21 mar 2012

Día de visitas

Me desperté con el cielo nublado. Era una de esas mañanas en las que la neblina parece meterse sin permiso dentro de las sabanas, buscando calor en nuestros huesos. Mis ojos no podían volver a cerrarse como lo hubieran hecho años atrás, ya no tenía edad para decidir cuándo y cómo deseaba dormir.

Esperé prácticamente inmóvil a que vinieran a darme los buenos días. Eran estos los minutos que aprovechaba para conversar conmigo misma, aunque cada vez se me iban acabando los temas, se me confundían las historias y borrando las memorias, o al menos eso parecía. No sabía si era mi día de visitas; a decir verdad me costaba recordar la frecuencia de mis encuentros con esa familia tan amable y educada que venía a leerme y enseñarme fotos con una exquisita torta de frutas ¿Será que estamos en Navidad? Como quiera que sea, se ha convertido en mi merienda de las tardes y acompañada con café negro es un manjar de Dioses. Espero que traigan otra cuando regresen. La comida de aquí no es buena, solo disfruto los jugos, pero parecen racionarlos como si esto se tratase de un campo de refugiados.

Clementina debe estar a punto de entrar en silencio y abrir la cortina para enseñarme el clima que ya he vaticinado sin mayor complicación. No se sorprenderá de verme despierta, ya se acostumbró que pese a los reiterados consejos sobre la importancia del sueño y el tilo en las noches, siempre, o al menos por los días que me queden, la recibiré con ojos abiertos y trataré de convencerla que pasé una buena noche.

Como les comentaba, los desayunos suelen ser poco apetitosos. Gracias a Dios, Clementina me consiente y toma sin permiso una ración extra de frutas la cual lleva a mi cuarto valiente y decidida, pero con mucha precaución. Creo que tener tantos años acá me ha hecho acreedora de esos pequeños lujos que resultarían impensables para los recién llegados.
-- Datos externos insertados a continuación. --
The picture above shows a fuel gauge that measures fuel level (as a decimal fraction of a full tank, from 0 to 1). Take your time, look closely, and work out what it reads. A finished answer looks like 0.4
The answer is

Solo como la fruta y dejo lo demás, con el tiempo aprendimos a no discutir más al respecto y optamos por conversar amenamente en las mañanas.

Verán, me tomo todo este tiempo en narrar la forma de comenzar el día porque es la única que mi mente parece recordar con facilidad. El resto de las horas parecieran ser secuestradas por la memoria de alguien más, huyendo de las mías con temor. Me temo que es únicamente en estos ratos a solas, con la lucidez del amanecer, que puedo ir uniendo piezas de un rompecabezas que se muestra imposible de armar.

Así como recuerdo a detalle los desayunos y puedo enumerarles los nombres y dosis de las pastillas que tomo en cada comida, no puedo contarles con mucha precisión el motivo de mi estadía en este lugar. Mis recuerdos de infancia vienen claros, me veo sentada en el regazo de mamá y puedo oler la mezcla de tabaco y cuero del maletín de trabajo de papá. El resto, se me pierde. Creo haberme enamorado, y digo creo porque aunque no puedo visualizar su cara tengo la intuición de haber amado. Son cosas que no pueden explicarse con mucha lógica, pero deben saber que la edad no solo regala sabiduría como suelen decir, sino también desarrolla en uno un instinto que se convierte en nuestros ojos cuando la vista nos falla, y en nuestra memoria cuando vamos perdiendo la consciencia.

Sé que tengo mucho tiempo aquí, he visto entrar y partir a unos cuantos, y aunque no recuerdo sus nombres no olvido la forma en la que me han hecho sentir. Se siente agradable conocer otros seres humanos a esta edad; nunca pensé hablar de reuniones nocturnas y juegos de canasta a los ochenta. Aunque nadie como Clementina. Tiene edad de ser mi nieta y supongo que me he permitido el lujo de quererla como a una, en vista de esta soledad. A ella no pareciera importarle, veo en sus ojos la complicidad de un acuerdo tácito de cariño y calor familiar entre una anciana recluida y una venteañera en la flor de su vida.

Por fin entra Clementina, me abre la cortina y tras darme los buenos días me comenta de la lluvia y el tráfico que enfrentó para llegar. -“Ni la lluvia logra que se le peguen las sábanas” comenta sonriente.

Si supiera cuánto disfruto su compañía en el desayuno. Hoy me comenta de sus exámenes universitarios y de un muchacho que parece ser una conquista por la forma de hablarme de él; me avergüenza preguntarle si es que ya lo ha mencionado antes y procuro asentir sonriente como quien sigue sin obstáculos el hilo de una conversación. Terminamos el desayuno y mi compañía debe marcharse. Se despide pues debe alistarse, ya que más tarde se reunirá con el resto de su familia a comer juntos torta de fruta.